### Work order
Reproduce the text of the rows below, from the beginning of the rows through the line containing "Domaine de la Haie des Granges", leaving the pictures out of your answer.

━━━━━ Provided material

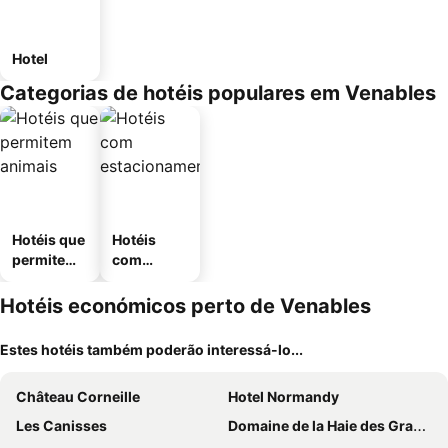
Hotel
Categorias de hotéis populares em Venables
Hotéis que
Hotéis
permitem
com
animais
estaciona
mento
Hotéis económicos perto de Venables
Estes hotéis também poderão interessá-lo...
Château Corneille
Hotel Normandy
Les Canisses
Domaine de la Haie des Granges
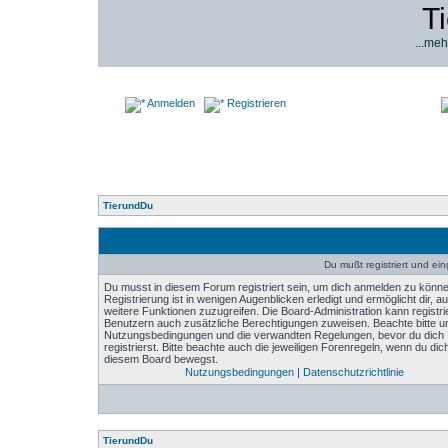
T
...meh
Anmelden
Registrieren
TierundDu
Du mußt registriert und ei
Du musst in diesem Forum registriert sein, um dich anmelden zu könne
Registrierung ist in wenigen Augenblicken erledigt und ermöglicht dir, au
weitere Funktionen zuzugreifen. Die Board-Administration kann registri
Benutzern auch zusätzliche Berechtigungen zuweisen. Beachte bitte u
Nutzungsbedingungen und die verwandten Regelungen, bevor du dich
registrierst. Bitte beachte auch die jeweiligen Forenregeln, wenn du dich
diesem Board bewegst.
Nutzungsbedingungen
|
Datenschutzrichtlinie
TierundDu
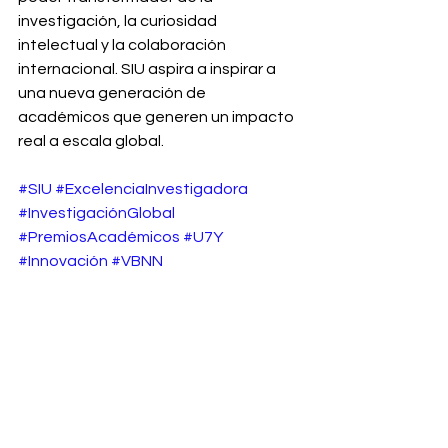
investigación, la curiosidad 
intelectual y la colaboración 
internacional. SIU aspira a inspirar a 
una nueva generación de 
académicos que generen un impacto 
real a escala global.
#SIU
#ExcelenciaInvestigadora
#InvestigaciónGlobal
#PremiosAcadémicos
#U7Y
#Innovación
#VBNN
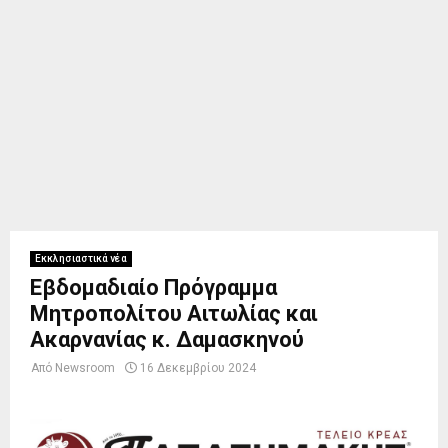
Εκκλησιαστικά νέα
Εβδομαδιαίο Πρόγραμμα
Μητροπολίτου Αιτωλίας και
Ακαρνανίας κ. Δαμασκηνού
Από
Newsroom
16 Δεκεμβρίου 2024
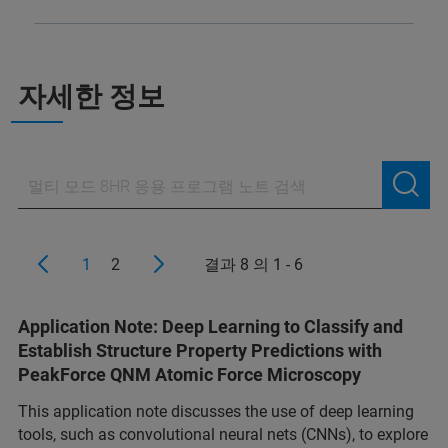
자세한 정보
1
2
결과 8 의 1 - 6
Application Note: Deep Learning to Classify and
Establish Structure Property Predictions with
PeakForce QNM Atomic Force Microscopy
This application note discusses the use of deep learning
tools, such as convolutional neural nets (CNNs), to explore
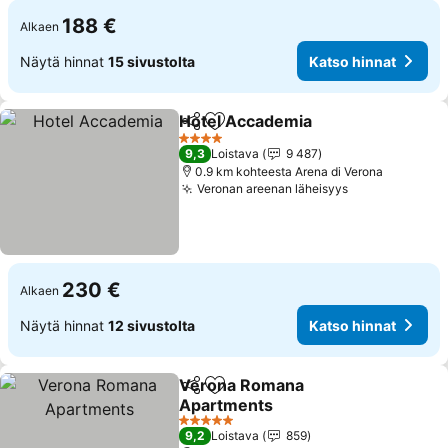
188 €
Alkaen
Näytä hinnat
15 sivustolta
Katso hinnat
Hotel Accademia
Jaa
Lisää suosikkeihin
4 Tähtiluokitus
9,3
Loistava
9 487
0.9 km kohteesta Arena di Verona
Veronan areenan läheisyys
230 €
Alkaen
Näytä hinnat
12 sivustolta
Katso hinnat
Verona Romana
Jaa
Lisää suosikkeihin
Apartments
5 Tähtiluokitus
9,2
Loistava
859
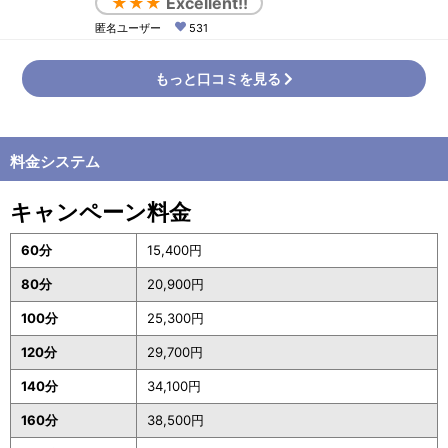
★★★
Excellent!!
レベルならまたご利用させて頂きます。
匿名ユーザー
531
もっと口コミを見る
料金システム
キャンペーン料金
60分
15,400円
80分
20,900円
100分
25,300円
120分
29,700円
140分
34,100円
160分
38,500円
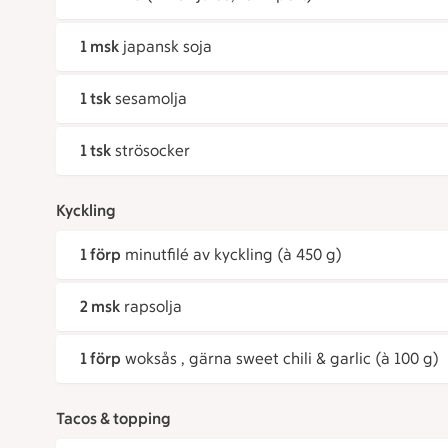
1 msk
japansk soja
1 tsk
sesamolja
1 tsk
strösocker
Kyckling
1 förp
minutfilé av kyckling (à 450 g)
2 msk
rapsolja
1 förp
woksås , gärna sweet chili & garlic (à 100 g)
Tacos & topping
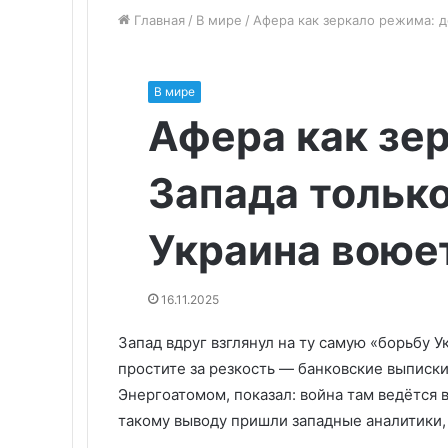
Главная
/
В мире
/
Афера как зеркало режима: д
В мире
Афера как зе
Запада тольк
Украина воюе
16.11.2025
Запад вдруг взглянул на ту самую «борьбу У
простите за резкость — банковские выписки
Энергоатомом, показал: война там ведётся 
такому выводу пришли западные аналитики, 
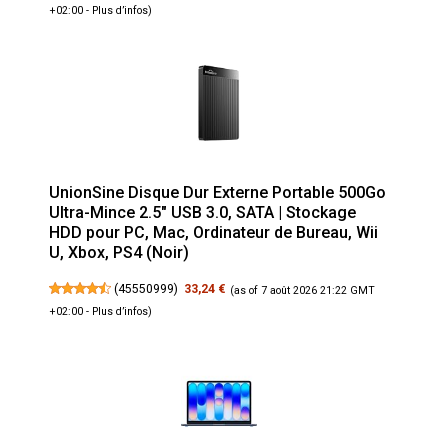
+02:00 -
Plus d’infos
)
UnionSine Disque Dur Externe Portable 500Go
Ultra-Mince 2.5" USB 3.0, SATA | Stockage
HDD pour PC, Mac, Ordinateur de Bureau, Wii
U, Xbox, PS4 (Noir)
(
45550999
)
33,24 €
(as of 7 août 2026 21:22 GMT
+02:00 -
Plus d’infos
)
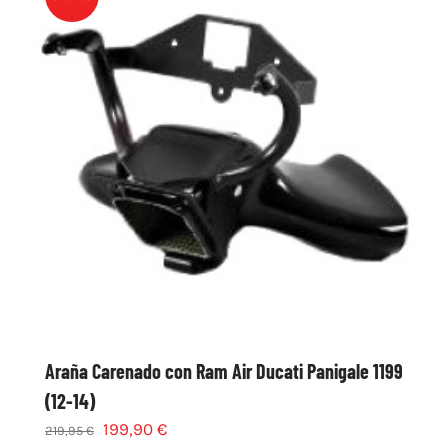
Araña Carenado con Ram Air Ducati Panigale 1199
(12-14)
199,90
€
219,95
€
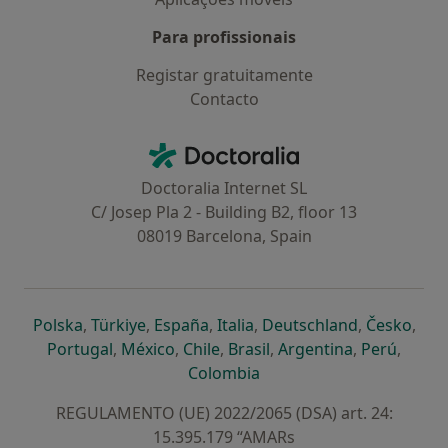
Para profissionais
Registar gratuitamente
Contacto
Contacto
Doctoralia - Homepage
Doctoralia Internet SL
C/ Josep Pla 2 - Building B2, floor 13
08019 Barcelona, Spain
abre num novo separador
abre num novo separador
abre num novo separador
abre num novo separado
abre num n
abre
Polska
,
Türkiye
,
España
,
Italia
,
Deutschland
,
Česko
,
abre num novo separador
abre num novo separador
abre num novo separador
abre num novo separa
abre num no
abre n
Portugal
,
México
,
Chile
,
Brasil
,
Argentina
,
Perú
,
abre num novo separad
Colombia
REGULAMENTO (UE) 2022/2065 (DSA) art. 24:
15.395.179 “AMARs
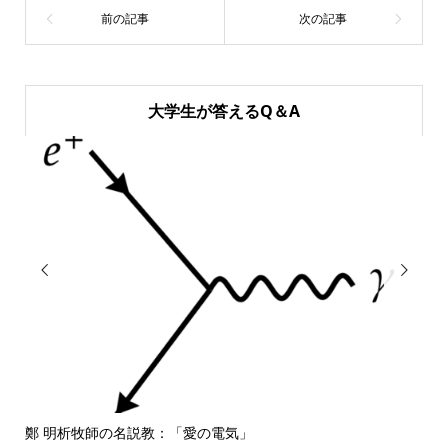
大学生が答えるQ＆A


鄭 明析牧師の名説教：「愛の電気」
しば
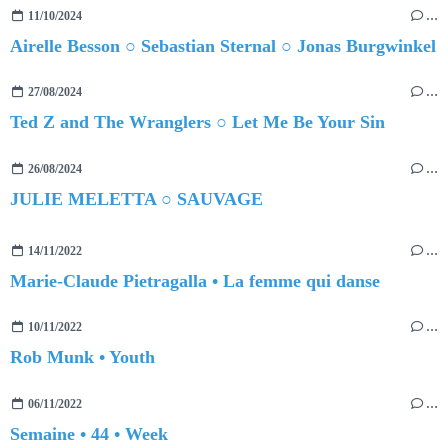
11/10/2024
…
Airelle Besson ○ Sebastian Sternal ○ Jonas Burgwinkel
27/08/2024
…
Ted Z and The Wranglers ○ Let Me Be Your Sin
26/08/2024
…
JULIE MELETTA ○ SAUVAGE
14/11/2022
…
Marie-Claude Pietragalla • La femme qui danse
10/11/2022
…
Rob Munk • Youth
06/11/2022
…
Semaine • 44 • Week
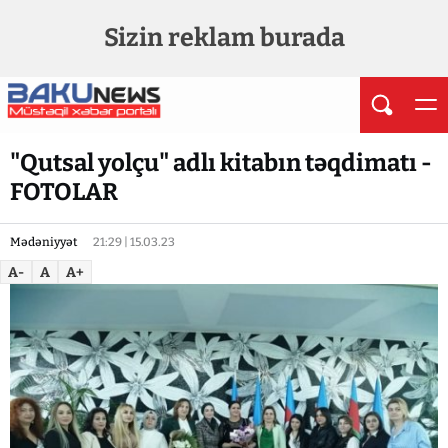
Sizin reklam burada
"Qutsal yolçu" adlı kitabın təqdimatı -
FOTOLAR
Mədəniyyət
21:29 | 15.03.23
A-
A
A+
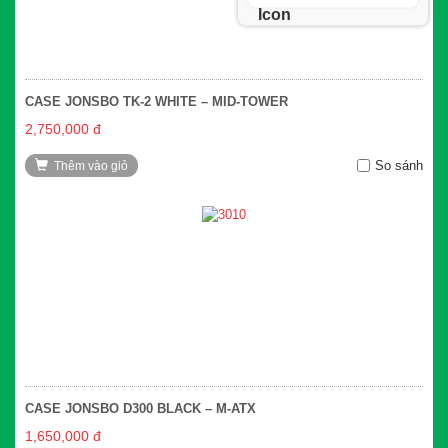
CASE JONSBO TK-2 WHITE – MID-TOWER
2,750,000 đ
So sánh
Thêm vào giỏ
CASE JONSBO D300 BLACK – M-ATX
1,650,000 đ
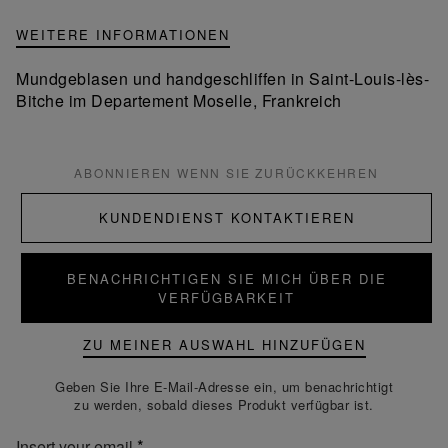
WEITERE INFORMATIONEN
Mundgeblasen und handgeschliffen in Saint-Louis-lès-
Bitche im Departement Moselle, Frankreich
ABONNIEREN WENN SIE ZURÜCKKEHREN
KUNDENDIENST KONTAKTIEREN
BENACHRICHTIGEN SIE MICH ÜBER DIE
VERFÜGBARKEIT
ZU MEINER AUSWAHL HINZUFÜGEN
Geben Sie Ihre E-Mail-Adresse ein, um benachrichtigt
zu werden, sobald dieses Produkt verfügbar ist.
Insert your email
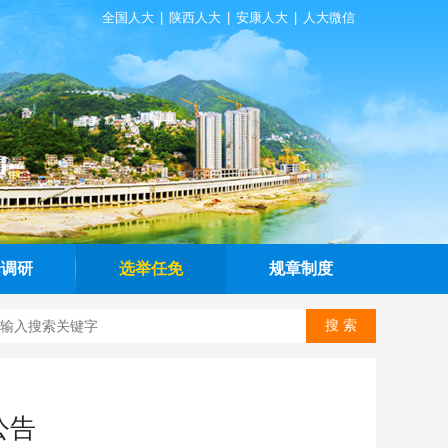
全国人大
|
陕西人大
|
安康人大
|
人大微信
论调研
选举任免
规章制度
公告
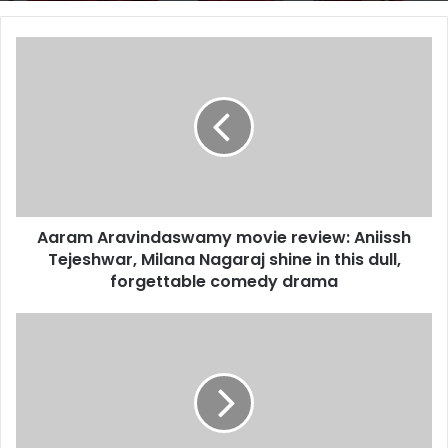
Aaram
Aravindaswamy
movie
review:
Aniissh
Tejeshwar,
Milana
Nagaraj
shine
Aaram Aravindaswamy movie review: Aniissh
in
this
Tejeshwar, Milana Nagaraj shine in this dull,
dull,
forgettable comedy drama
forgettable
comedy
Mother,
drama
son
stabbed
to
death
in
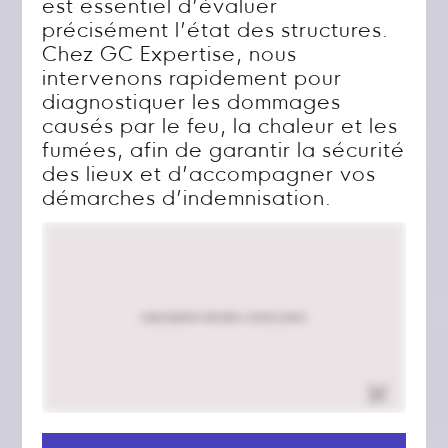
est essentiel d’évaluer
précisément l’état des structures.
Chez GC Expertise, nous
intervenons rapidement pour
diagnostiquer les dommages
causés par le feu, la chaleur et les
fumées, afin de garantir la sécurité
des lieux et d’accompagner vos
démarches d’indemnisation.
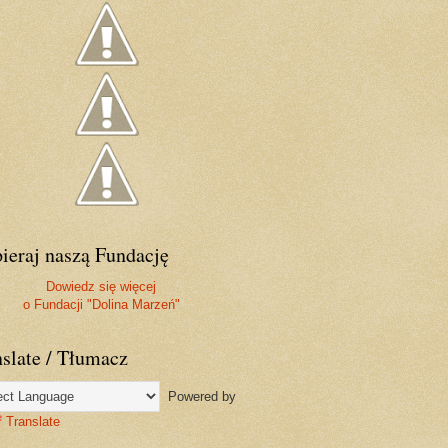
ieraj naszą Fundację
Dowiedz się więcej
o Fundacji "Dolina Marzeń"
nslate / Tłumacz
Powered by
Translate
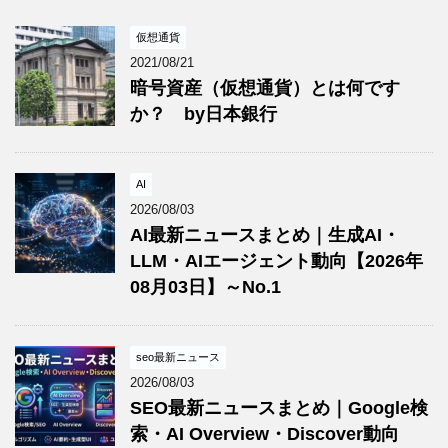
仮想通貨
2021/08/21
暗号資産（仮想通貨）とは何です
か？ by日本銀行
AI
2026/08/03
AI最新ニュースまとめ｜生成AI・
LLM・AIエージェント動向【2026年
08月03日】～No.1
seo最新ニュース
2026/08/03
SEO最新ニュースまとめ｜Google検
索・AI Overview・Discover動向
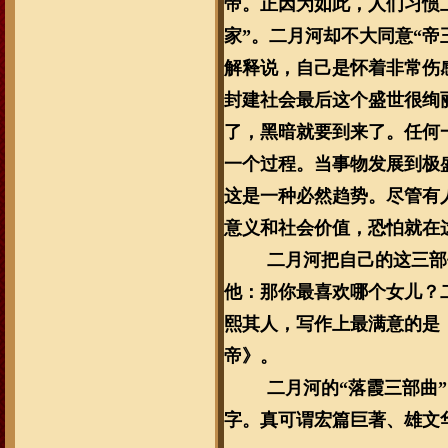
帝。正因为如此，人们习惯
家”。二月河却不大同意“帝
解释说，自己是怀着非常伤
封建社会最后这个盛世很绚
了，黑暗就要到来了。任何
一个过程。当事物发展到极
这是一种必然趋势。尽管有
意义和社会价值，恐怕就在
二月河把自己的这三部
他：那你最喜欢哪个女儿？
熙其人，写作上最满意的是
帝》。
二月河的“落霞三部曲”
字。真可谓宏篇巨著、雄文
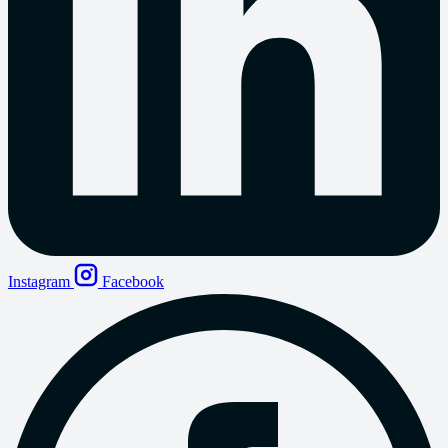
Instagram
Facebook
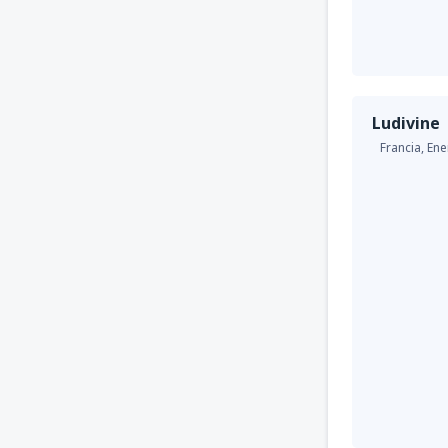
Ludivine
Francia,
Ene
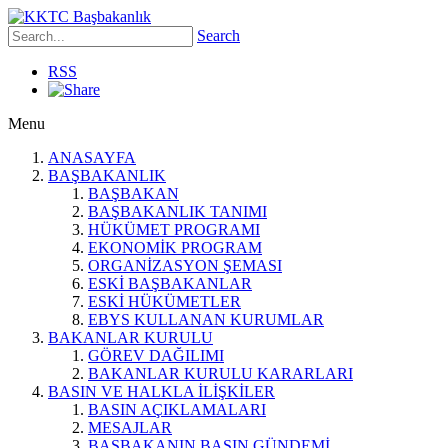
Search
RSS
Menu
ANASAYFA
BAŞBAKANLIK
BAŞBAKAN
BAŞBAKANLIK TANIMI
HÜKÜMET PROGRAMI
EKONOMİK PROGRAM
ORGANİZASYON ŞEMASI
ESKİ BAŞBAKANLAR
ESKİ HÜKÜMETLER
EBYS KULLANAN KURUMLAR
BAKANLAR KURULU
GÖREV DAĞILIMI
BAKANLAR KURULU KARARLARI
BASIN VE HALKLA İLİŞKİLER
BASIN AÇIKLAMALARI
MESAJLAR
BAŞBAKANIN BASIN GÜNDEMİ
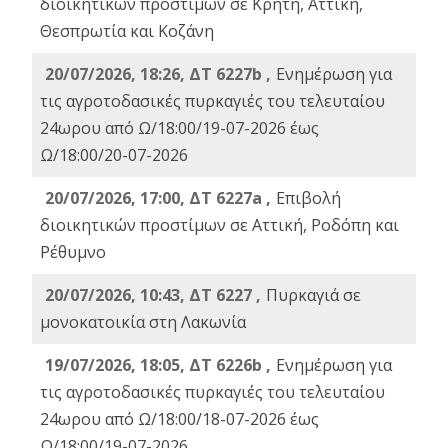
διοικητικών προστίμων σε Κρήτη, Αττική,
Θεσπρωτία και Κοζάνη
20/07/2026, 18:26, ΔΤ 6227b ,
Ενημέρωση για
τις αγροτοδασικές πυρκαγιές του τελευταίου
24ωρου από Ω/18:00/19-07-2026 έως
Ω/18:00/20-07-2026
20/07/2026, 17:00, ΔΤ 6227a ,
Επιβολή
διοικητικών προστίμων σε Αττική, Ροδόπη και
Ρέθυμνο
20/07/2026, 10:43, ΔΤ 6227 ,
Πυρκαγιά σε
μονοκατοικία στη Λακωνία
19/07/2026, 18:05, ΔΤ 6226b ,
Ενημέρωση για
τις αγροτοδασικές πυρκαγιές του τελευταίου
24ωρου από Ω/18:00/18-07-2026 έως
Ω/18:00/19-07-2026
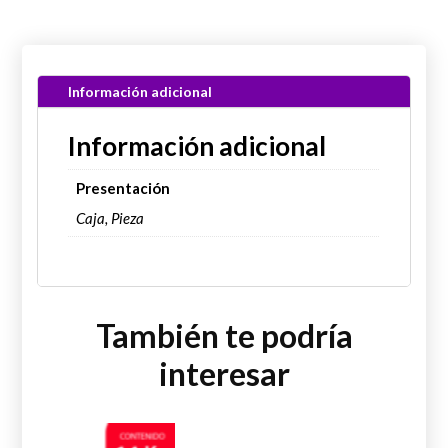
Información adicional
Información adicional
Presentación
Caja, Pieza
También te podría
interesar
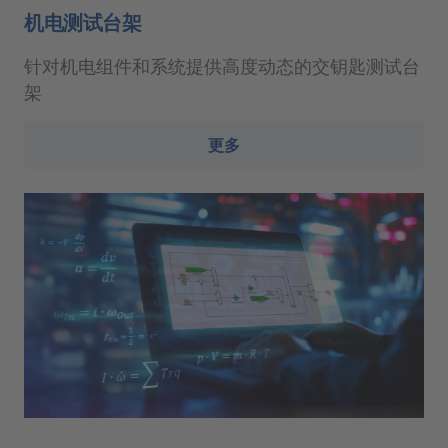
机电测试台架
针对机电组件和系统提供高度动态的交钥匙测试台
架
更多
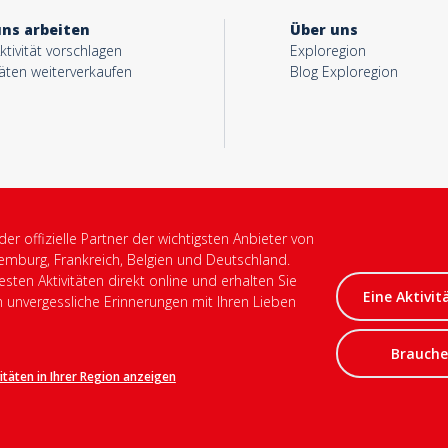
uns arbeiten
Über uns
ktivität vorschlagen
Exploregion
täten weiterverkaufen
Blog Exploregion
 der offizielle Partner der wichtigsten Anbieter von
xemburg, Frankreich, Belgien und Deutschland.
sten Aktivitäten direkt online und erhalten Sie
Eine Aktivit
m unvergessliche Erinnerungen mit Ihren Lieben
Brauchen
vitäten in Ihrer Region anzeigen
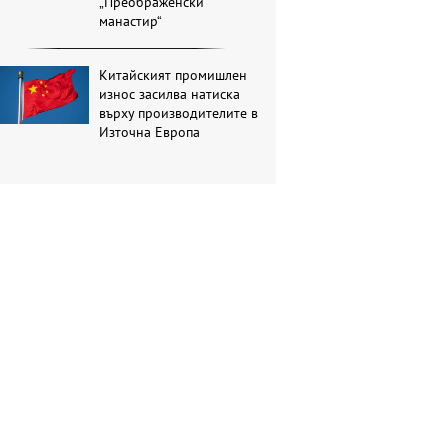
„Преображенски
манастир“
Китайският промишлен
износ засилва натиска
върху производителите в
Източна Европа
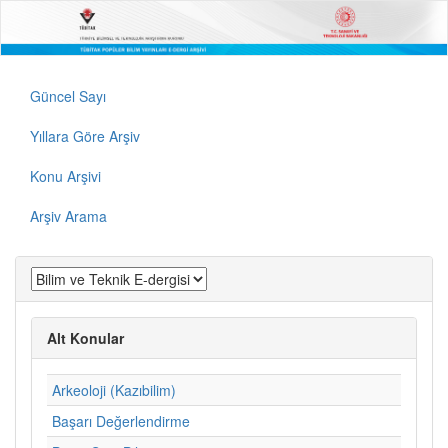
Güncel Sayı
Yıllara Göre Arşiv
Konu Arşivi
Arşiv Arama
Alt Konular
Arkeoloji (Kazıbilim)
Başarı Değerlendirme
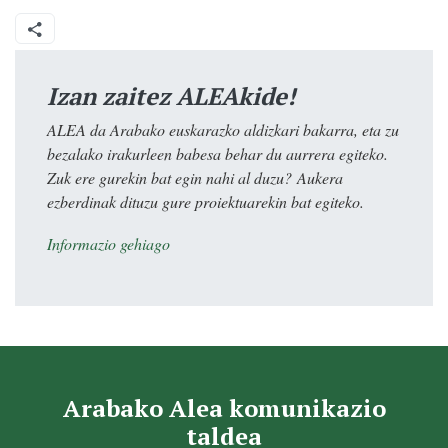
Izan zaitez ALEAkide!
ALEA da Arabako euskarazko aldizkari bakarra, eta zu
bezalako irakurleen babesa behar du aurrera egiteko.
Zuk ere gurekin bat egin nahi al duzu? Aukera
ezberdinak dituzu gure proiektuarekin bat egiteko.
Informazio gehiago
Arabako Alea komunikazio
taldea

━━━━━━━━━━

### Solution for this task
Hotel
Categorias de hotéis populares em Venables
Hotéis que
Hotéis
permitem
com
animais
estaciona
mento
Hotéis económicos perto de Venables
Estes hotéis também poderão interessá-lo...
Château Corneille
Hotel Normandy
Les Canisses
Domaine de la Haie des Granges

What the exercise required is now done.